***** AVAILABLE DATA

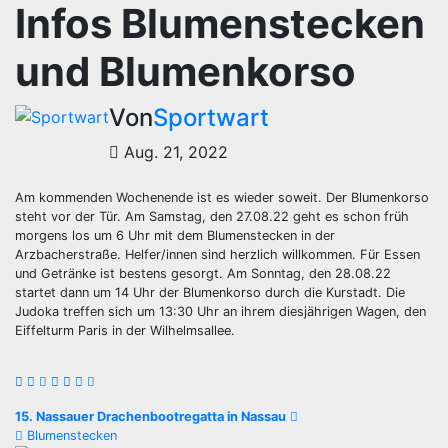
Infos Blumenstecken
und Blumenkorso
Von
Sportwart
Aug. 21, 2022
Am kommenden Wochenende ist es wieder soweit. Der Blumenkorso
steht vor der Tür. Am Samstag, den 27.08.22 geht es schon früh
morgens los um 6 Uhr mit dem Blumenstecken in der
Arzbacherstraße. Helfer/innen sind herzlich willkommen. Für Essen
und Getränke ist bestens gesorgt. Am Sonntag, den 28.08.22
startet dann um 14 Uhr der Blumenkorso durch die Kurstadt. Die
Judoka treffen sich um 13:30 Uhr an ihrem diesjährigen Wagen, den
Eiffelturm Paris in der Wilhelmsallee.
Beitragsnavigation
15. Nassauer Drachenbootregatta in Nassau
Blumenstecken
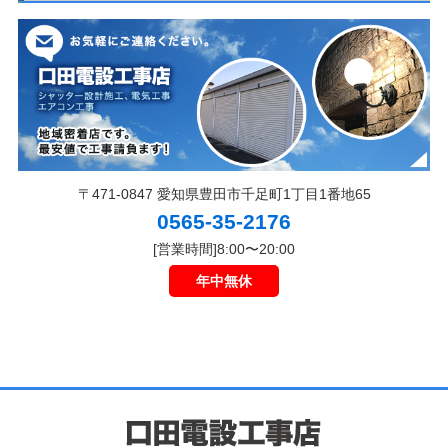
〒471-0847 愛知県豊田市千足町1丁目1番地65
0565-35-2176
[営業時間]8:00〜20:00
年中無休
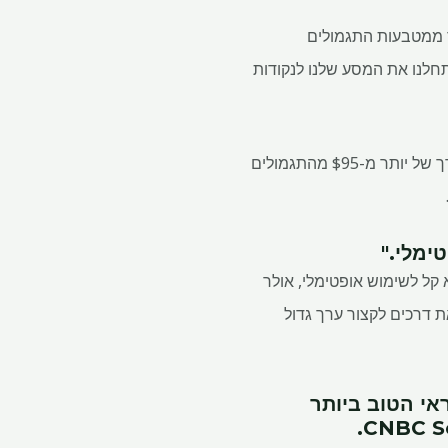
Chase Sapphire Pref. זה מרוויח את אחד ממטבעות התגמולים
חלנו את המסע שלנו לנקודות
עם זאת, צפו בתשלום השנתי. "אז כל עוד אתה משתמש בכרטיס בתדירות גבוהה מספיק כדי לקבל ערך של יותר מ-$95 מהתגמולים
ימלי."
 זה קלף לא קל לשימוש אופטימלי, אולר
ת דרכים לקצור ערך גדול
אי הטוב ביותר
.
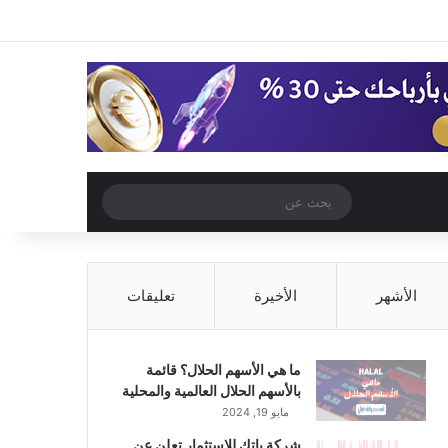
‫X
فيسبوك
‫YouTube
انستقرام
تسجيل الدخول
مقال عشوائي
إضافة عمود جا
مقال عشوائي
بحث
عن
الأشهر
الأخيرة
تعليقات
ما هي الأسهم الحلال؟ قائمة
بالأسهم الحلال العالمية والمحلية
مايو 19, 2024
شركة باتك للاستثمار تعلن عن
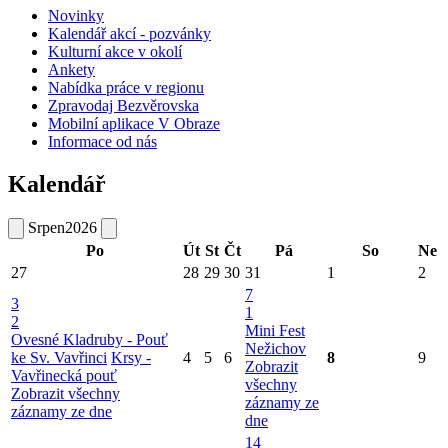
Novinky
Kalendář akcí - pozvánky
Kulturní akce v okolí
Ankety
Nabídka práce v regionu
Zpravodaj Bezvěrovska
Mobilní aplikace V Obraze
Informace od nás
Kalendář
Srpen
2026
Po
Út
St
Čt
Pá
So
Ne
27
28
29
30
31
1
2
7
3
1
2
Mini Fest
Ovesné Kladruby - Pouť
Nežichov
ke Sv. Vavřinci
Krsy -
4
5
6
8
9
Zobrazit
Vavřinecká pouť
všechny
Zobrazit všechny
záznamy ze
záznamy ze dne
dne
14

**********

- **EXERCISE REQUIREMENTS**: Transcribe exactly the lines that run from the first line of the records above through the line with "startet dann um", and include both of those lines; pictures stay out.

- **RESPONSE TO THIS TASK**:
Infos Blumenstecken
und Blumenkorso
Von
Sportwart
Aug. 21, 2022
Am kommenden Wochenende ist es wieder soweit. Der Blumenkorso
steht vor der Tür. Am Samstag, den 27.08.22 geht es schon früh
morgens los um 6 Uhr mit dem Blumenstecken in der
Arzbacherstraße. Helfer/innen sind herzlich willkommen. Für Essen
und Getränke ist bestens gesorgt. Am Sonntag, den 28.08.22
startet dann um 14 Uhr der Blumenkorso durch die Kurstadt. Die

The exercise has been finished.